Consigne écrite:
Imprimez à l'identique le passage de l'extrait sur le message des évêques italiens qui débute aux mots « La CEI et ces » et se termine après « est trop clivante. ».

Extrait fourni:
------------------------------------------------------------------------

Un jeune prêtre a écrit à Aldo Maria Valli pour lui exprimer sa perplexité à la lecture du message des évêques italiens à l’occasion de la journée nationale pour la vie. Rien de scandaleux, mais de l’eau tiède (comme leur foi?). On est très loin de celui publié par leurs prédécesseurs, en 1978, au lendemain du vote de la loi libéralisant l’avortement: EUX, ils réaffirmaient clairement le doctrine « sans si et sans mais ». D’autres temps, en effet.

Je ne traduis pas le message (du reste très facile à comprendre): les lecteurs intéressés pourront le lire ici


Journée pour la vie / Le message soft des évêques italiens

Aujourd’hui, 2 février, est célébrée dans toute l’Italie la Journée nationale pour la vie, qui en est à sa 42e édition. Comme chaque année, à l’occasion de cette journée, les évêques italiens ont diffusé un message qui, en cette année 2020, est intitulé « Ouvrez les portes à la vie ».
Sur ce message, j’ai reçu une lettre du jeune prêtre qui a déjà écrit au blog dans le passé. Une réflexion que je suis heureux de vous proposer.


La CEI et ces mots écrits pour ne pas déranger

Cher Aldo Maria, je t’envoie une petite pensée qui a mûri après avoir lu le message de la Conférence épiscopale italienne à l’occasion de la 42e Journée nationale pour la vie.

En 1978, quand l’Église italienne a lancé cet événement, le but était de garder éveillée la conscience des catholiques et des hommes de bonne volonté face à la loi 194 [ndt: légalisant l’avortement; elle a été votée le 22 mai 1978, un peu plus de 2 mois avant la mort de Paul VI] qui venait d’être approuvée. Avec le temps, ce que nous considérions comme un « crime abominable », tel que le Concile Vatican II a défini l’avortement (GS 51), est passé aux oubliettes. La question est trop clivante.

------------------------------------------------------------------------

Données fournies:
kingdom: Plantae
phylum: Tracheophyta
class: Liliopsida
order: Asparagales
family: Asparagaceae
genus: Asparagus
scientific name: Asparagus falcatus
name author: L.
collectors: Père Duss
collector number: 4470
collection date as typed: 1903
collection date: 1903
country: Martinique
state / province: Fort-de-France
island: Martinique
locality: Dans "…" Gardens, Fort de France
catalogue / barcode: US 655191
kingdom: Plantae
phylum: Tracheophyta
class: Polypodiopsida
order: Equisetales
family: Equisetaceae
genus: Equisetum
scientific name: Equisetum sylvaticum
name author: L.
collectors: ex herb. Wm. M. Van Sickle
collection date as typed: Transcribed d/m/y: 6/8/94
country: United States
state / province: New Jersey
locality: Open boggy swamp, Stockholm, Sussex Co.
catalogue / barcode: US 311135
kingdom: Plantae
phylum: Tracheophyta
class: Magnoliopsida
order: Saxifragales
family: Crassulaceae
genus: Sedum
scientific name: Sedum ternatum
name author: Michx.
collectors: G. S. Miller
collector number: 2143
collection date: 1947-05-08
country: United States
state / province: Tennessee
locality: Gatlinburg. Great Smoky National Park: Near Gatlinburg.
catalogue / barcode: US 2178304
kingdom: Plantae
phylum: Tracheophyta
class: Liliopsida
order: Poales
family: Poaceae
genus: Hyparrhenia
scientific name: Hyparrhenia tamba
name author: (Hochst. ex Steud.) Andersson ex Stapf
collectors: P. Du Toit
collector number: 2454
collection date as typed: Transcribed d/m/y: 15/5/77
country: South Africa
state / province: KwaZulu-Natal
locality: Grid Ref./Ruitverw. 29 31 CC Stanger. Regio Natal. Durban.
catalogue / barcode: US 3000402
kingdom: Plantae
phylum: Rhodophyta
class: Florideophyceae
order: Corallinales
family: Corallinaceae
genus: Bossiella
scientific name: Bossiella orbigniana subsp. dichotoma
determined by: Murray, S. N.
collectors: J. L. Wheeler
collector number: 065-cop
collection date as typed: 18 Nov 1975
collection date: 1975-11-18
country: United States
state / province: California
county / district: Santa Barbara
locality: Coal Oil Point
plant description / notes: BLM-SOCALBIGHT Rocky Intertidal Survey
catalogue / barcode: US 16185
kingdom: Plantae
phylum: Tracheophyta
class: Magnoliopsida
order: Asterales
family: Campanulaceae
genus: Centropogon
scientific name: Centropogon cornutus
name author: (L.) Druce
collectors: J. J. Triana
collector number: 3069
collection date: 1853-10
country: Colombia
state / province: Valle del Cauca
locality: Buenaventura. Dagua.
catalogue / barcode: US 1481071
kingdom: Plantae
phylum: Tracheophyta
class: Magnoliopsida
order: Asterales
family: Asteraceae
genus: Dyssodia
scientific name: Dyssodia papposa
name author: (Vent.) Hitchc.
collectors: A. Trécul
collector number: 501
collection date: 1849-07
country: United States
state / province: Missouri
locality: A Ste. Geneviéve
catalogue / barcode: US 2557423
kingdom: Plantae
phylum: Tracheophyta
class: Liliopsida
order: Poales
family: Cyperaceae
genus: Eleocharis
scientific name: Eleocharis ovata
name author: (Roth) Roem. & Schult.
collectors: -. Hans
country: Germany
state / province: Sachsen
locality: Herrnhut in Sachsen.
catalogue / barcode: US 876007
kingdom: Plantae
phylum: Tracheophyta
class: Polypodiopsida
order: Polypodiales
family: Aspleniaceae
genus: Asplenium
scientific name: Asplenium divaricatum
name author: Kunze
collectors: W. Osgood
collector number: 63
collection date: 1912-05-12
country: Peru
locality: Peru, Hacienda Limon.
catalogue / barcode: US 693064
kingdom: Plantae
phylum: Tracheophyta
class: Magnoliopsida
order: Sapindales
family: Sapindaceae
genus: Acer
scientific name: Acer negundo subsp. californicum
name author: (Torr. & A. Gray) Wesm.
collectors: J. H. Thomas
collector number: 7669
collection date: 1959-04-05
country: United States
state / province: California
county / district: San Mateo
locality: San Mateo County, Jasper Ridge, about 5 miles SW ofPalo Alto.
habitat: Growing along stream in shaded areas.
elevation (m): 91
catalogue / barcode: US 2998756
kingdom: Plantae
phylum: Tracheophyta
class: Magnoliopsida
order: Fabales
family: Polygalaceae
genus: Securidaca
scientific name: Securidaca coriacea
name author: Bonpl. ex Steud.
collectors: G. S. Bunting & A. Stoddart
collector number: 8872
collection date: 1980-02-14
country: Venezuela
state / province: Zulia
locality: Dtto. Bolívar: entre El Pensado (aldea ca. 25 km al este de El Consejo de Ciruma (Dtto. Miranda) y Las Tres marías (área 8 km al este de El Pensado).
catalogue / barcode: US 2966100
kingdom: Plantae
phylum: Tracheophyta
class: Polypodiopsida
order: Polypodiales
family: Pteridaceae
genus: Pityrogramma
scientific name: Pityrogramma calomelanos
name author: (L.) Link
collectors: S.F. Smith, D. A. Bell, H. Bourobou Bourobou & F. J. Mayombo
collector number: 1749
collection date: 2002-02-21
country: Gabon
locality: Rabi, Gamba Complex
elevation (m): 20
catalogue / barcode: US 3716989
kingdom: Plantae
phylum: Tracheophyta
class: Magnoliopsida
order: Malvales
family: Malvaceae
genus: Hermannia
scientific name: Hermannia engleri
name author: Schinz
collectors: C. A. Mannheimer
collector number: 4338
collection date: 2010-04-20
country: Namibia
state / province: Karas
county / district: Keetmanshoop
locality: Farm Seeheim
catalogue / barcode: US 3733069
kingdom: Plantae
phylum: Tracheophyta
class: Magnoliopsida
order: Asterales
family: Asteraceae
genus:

------------------------------------------------------------------------

Corrigé de l'exercice:
La CEI et ces mots écrits pour ne pas déranger

Cher Aldo Maria, je t’envoie une petite pensée qui a mûri après avoir lu le message de la Conférence épiscopale italienne à l’occasion de la 42e Journée nationale pour la vie.

En 1978, quand l’Église italienne a lancé cet événement, le but était de garder éveillée la conscience des catholiques et des hommes de bonne volonté face à la loi 194 [ndt: légalisant l’avortement; elle a été votée le 22 mai 1978, un peu plus de 2 mois avant la mort de Paul VI] qui venait d’être approuvée. Avec le temps, ce que nous considérions comme un « crime abominable », tel que le Concile Vatican II a défini l’avortement (GS 51), est passé aux oubliettes. La question est trop clivante.